** SUPPLIED RECORDS follows **
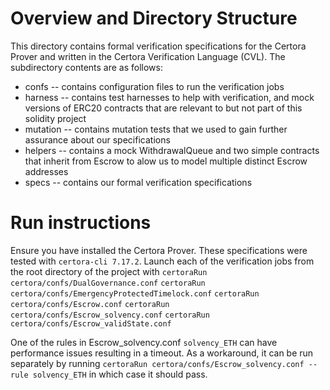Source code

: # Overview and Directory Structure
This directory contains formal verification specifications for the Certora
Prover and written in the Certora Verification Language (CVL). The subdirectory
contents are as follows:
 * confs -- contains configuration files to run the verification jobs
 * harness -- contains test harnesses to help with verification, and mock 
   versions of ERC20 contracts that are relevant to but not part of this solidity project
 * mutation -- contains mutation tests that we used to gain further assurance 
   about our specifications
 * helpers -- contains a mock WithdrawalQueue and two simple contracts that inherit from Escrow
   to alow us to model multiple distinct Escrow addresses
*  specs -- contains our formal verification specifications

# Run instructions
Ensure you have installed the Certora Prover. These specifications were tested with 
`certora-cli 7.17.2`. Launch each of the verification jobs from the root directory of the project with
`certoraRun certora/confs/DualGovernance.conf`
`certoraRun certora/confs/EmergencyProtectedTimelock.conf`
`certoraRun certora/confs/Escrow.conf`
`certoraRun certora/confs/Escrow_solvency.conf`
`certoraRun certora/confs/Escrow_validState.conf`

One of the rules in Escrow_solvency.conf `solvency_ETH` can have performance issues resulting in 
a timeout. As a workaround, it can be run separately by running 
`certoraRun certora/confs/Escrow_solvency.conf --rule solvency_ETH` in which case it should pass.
** End of SUPPLIED RECORDS **
* [TO-DO ITEM]: The string "formal" marks the lines to copy; report each of them from the data above.

* [ANSWER TO THE EXERCISE]:
This directory contains formal verification specifications for the Certora
*  specs -- contains our formal verification specifications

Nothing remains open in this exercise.